WORK REQUEST:
Which lines in the rows below contain the word "file"? List each of them in full.

RECORDS TO USE:
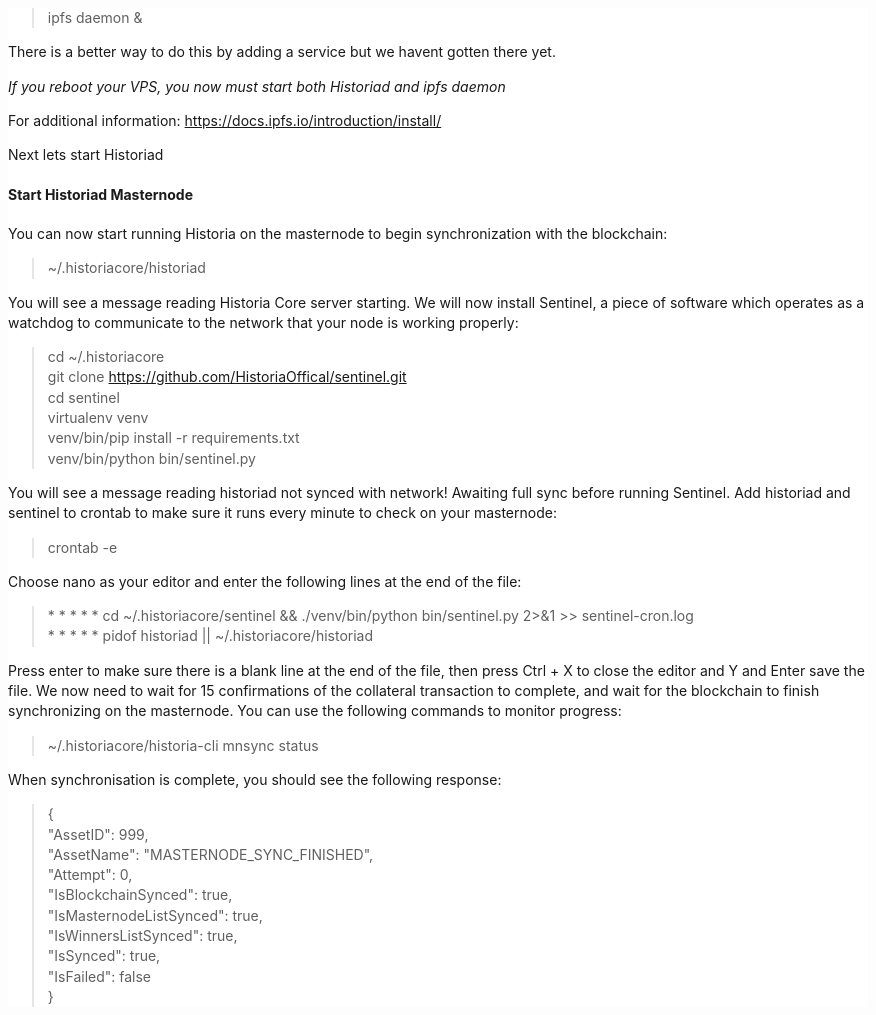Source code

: > ipfs daemon &

There is a better way to do this by adding a service but we havent gotten there yet. 

*If you reboot your VPS, you now must start both Historiad and ipfs daemon*

For additional information:
https://docs.ipfs.io/introduction/install/

Next lets start Historiad

#### Start Historiad Masternode ####

You can now start running Historia on the masternode to begin synchronization with the blockchain:
>  ~/.historiacore/historiad


You will see a message reading Historia Core server starting. We will now install Sentinel, a piece of software which operates as a watchdog to communicate to the network that your node is working properly:


> cd ~/.historiacore  
> git clone https://github.com/HistoriaOffical/sentinel.git  
> cd sentinel  
> virtualenv venv  
> venv/bin/pip install -r requirements.txt    
> venv/bin/python bin/sentinel.py

You will see a message reading historiad not synced with network! Awaiting full sync before running Sentinel. Add historiad and sentinel to crontab to make sure it runs every minute to check on your masternode:

> crontab -e

Choose nano as your editor and enter the following lines at the end of the file:

> \* \* \* \* \* cd ~/.historiacore/sentinel && ./venv/bin/python bin/sentinel.py 2>&1 >> sentinel-cron.log  
> \* \* \* \* \* pidof historiad || ~/.historiacore/historiad

Press enter to make sure there is a blank line at the end of the file, then press Ctrl + X to close the editor and Y and Enter save the file. We now need to wait for 15 confirmations of the collateral transaction to complete, and wait for the blockchain to finish synchronizing on the masternode. You can use the following commands to monitor progress:

> ~/.historiacore/historia-cli mnsync status

When synchronisation is complete, you should see the following response:
> {  
>  "AssetID": 999,  
>  "AssetName": "MASTERNODE_SYNC_FINISHED",  
>  "Attempt": 0,  
>  "IsBlockchainSynced": true,  
>  "IsMasternodeListSynced": true,  
>  "IsWinnersListSynced": true,  
>  "IsSynced": true,  
>  "IsFailed": false  
> }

EXPECTED ANSWER:
Choose nano as your editor and enter the following lines at the end of the file:
Press enter to make sure there is a blank line at the end of the file, then press Ctrl + X to close the editor and Y and Enter save the file. We now need to wait for 15 confirmations of the collateral transaction to complete, and wait for the blockchain to finish synchronizing on the masternode. You can use the following commands to monitor progress:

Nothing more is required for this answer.